Since then, French and EU policy makers have made quite a few announcements. The latest came two weeks ago, when the Trade Commissioner Cecilia Malmström claimed on twitter that “Paris deal reference is needed in all EU trade agreement today”.
This is a step ahead for the Commission, but it is also a very light and symbolic gesture as nothing concrete would happen if a country doesn’t comply with its climate commitments. In the meantime, the EU mandate to negotiate the Transatlantic Trade and Investment Partnership (TTIP) with the US remains valid and discussions might resume at any time.
The French government has shown willingness to go a step further. “No Paris Agreement, no trade agreement. The US knows what to expect” recently said Jean-Baptiste Lemoyne, the Foreign affairs Secretary of State in front of the parliament. For its part, Nicolas Hulot, Minister for the Ecological and Inclusive Transition, declared again on the 14th of February that in the current context “CETA is not compatible with the fight against climate change”.
In its “CETA action plan”, presented in October, France already committed to including, in all future trade agreements, “compliance with the Paris Agreement among the essential element clauses of the political dialogue and cooperation agreements that are decided along with trade agreements – these trade agreements may be revoked or suspended in the case of confirmed violations of essential elements clauses, consistent with customary international law.”
Unfortunately, studies reveal that these clauses, already used to promote and monitor the respect of human rights, are far from being adequate and sufficient to make a real difference. Furthermore, the compliance criteria remains unclear and might only mean “having ratified” the Paris Agreement, regardless of the compliance with national pledges. In that case, such a provision would only allow to target countries such as Russia – even the US would appear as “compliant”, however paradoxical it would be.
In reality, it is possible to effectively integrate the Paris Agreement into new trade deals, including CETA and the upcoming JEFTA with Japan. But it requires a bit more creativity than the recent political declarations. A two-stage process would make it possible :
- First, new provisions could be inserted in trade deals in order to allow for the agreement (or at least parts of its clauses) to be suspended if a Party fails to meet its GHG emissions and climate finance commitment or to regularly upgrade them. This provision would be the first very concrete step towards subjecting trade law to environmental law.

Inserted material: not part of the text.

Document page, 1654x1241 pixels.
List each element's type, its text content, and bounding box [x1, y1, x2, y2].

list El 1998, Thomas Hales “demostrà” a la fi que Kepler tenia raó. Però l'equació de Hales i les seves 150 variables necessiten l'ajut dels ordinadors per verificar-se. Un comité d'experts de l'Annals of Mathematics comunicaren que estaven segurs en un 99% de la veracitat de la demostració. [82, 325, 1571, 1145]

- Secondly, to make this provision operational and binding, trade agreements could plan for the creation of an ad-hoc committee formed by scientists and NGO representatives in order to assess the extent to which countries have met their commitments (based on the information provided by those countries to the UNFCCC) and propose the appropriate trade sanctions if needed.
This provision alone will obviously not be sufficient to make trade deals fully compatible with the Paris agreement. It will be crucial that countries take further action by removing from bilateral trade agreements all the provisions that have the potential to harm the climate.
The contentious “investor state dispute settlement mechanism”, which allows companies to sue governments that try to protect the climate, should for instance be dropped. And the objectives of the regulatory cooperation process which aims to promote a convergence of standards should prioritize environmental protection over trade and investment promotion and ensure the full respect of the precautionary principle.
Such a reform would offer a concrete response to the White House’s position on climate change and the Paris Agreement. More than 2 years after COP21, it would also strengthen the implementation of the climate deal and prevent any rollback of national climate commitments. Its implementation should of course not give any country a new excuse not to increase, as planned, its national climate contribution, especially in 2018 in the context of the Talanoa Dialogue.
Finally, it would incentivise private actors to operate and invest in states where the energy transition and the climate remain a top priority.
The French President made a speech at the Bonn Climate Conference (COP23) as well as the 2018 WEF suggesting that trade and globalisation should be made compatible with the protection of the Commons. If Emmanuel Macron wants to walk the talk on climate, he should now use his political clout to convince other Heads of State and Government. The run-up to the June G7 summit in Quebec, Canada will provide him with a great opportunity to tackle this.